The feature that distinguishes IT networks from the traditional telephone network is not just that one is digital. Analogue phones must use circuit switching whereas IT uses packet switching. When a traditional dial-up phone call was made, a continuous exclusive analogue electrical circuit was created between the two parties by switches, relays and uniselectors that were controlled once by the dialling procedure. The entire information route was created by the network and is denied to other parties for the duration of the call.

Talking digital: ADSL and Trellis Coding

Analogue telephone wires, intended for speech, display impedance mismatches and develop standing waves when used at high frequencies, such that their frequency response and noise level are highly irregular. In ADSL, the modulation scheme divides the spectrum up into hundreds of channels, or bins, only 4kHz wide.

The lowest channels are not used, so that the traditional analogue speech still works normally. Some channels communicate from exchange to subscriber, a smaller number work the other way, making the system asymmetrical and putting the A in ADSL.

Each channel is independently measured for data integrity and if it contains a frequency that is suffering from standing waves or cancellation, then its data rate will have to be reduced, or it may be abandoned altogether, whereas other channels can run at top speed.
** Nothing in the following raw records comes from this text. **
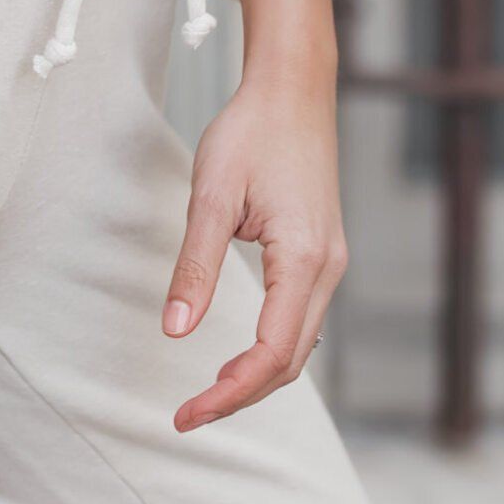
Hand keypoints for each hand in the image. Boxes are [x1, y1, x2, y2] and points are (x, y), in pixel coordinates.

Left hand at [161, 0, 347, 431]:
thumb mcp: (211, 195)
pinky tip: (241, 354)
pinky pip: (301, 319)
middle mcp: (327, 270)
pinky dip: (272, 349)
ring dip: (257, 377)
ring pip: (299, 345)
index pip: (271, 355)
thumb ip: (195, 266)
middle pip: (290, 362)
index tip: (186, 414)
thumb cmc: (250, 132)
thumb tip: (174, 330)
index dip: (229, 394)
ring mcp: (330, 263)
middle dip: (240, 395)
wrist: (293, 88)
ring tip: (207, 394)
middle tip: (187, 415)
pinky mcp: (322, 253)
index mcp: (303, 260)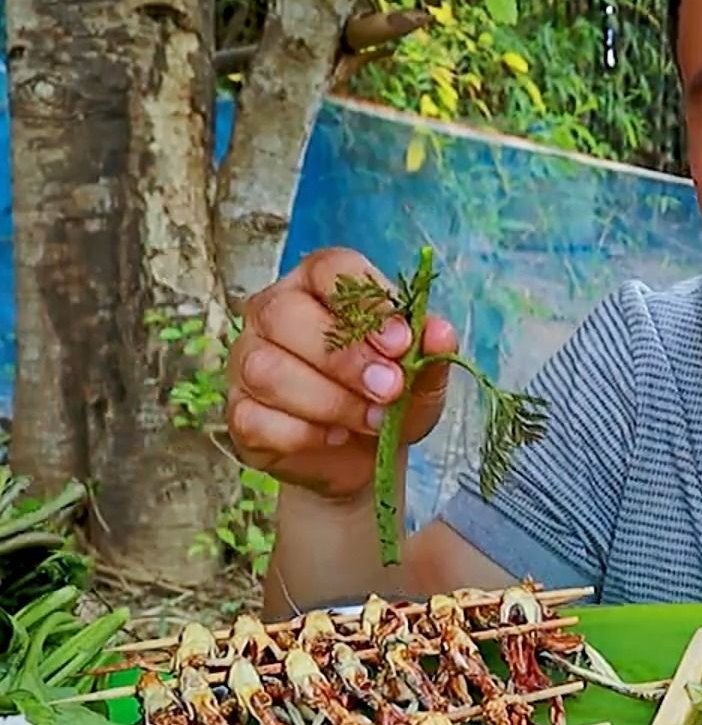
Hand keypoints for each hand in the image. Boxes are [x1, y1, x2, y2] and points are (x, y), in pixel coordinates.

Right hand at [226, 247, 457, 498]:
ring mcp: (247, 360)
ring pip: (267, 368)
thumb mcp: (420, 379)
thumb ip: (430, 355)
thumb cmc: (388, 399)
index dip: (366, 302)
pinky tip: (334, 437)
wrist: (362, 457)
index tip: (401, 343)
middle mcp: (273, 311)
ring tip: (372, 421)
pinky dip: (303, 433)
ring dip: (329, 401)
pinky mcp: (238, 411)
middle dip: (344, 358)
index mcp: (320, 284)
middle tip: (389, 390)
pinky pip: (255, 418)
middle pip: (285, 313)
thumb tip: (440, 334)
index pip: (331, 267)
The ADSL system adjusts itself individually to the characteristics of each line.

Unlike the processing in a computer, in which the data bits and the electrical signalling are both binary, modems send the binary data using non-binary signalling. Instead of sending bits having two states, they send symbols having multiple states instead. For example, if a symbol can have sixteen states, then one symbol can convey all combinations of four bits.
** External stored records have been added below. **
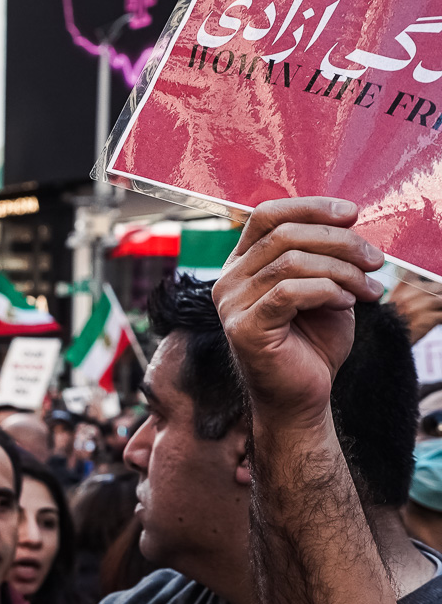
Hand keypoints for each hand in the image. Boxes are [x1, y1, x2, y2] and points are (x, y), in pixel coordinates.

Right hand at [212, 196, 383, 428]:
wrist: (303, 396)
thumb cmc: (312, 343)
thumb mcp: (322, 287)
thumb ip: (322, 255)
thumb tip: (345, 221)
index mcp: (242, 265)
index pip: (267, 215)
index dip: (310, 207)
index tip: (351, 214)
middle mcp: (228, 281)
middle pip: (285, 235)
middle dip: (340, 242)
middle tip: (376, 261)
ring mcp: (231, 305)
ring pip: (291, 262)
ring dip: (342, 271)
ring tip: (368, 289)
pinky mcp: (244, 328)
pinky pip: (290, 292)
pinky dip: (328, 292)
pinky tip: (346, 303)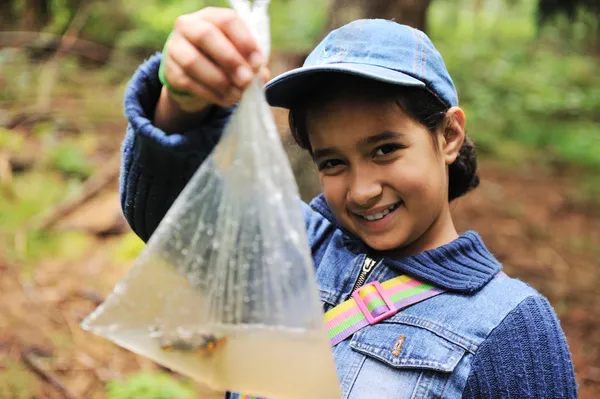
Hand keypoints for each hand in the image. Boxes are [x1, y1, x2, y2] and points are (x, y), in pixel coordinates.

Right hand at [155, 7, 269, 130]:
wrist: (195, 78)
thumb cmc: (222, 62)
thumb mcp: (240, 57)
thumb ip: (252, 63)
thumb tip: (261, 75)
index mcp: (211, 16)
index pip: (227, 20)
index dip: (245, 42)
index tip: (258, 63)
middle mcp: (188, 26)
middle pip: (206, 35)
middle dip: (230, 60)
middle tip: (246, 80)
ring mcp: (175, 47)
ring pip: (193, 61)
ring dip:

The symbol rate is limited by the available bandwidth, so by getting more bits into each symbol, the bit rate can be raised. Clearly, if there are sixteen states, the difference between them is more readily confused by noise, but as telephone lines were specified for analogue speech, their noise performance is over-specified for binary.

Trellis code

Here is set of four symbols, each one of which has sixteen states. One route through the trellis for a particular 16 bit pattern is shown. Trellis coding works by playing with the different combinations of routes

If the information rate to be sent is thought of as being like a pat of butter whose width is the bandwidth and whose height is the number of bits per symbol, then if you squeeze it in on one axis, it has to get bigger on the other. An analogue telephone line has limited bandwidth but good noise performance, so you squeeze the bandwidth and use multi-level signalling.

Imagine four symbols each having sixteen levels or states, such that each symbol specifies four bits for a total of sixteen bits. The diagram shows that the levels vertically and the symbols horizontally form a trellis. Carrying 16 bits, there are 65,536 different routes through the trellis, one of which is shown. However, if we used the same trellis structure, but only sent 14 bits, then only 16,384 different routes would be needed and the remainder would be invalid.

So if noise pushed the signal away from the correct level in one of the symbols, we would detect an invalid route through the trellis and therefore detect the error. If we were smart we might be able to figure out which valid route was the closest to the invalid one and thereby correct it. This means the apparent noise performance of our channel improved.

Although we lost a couple of bits in the process, Trellis coding doesn’t sacrifice any data capacity, because the improved noise immunity allows us to use more levels so we win more than we lose. Clearly there is some clever processing going on in an ADSL modem (have you noticed they get quite hot?) and it’s a fundamental enabling technology. Until that clever stuff could be implemented at low cost in LSI chips, broadband would stumble at the last mile.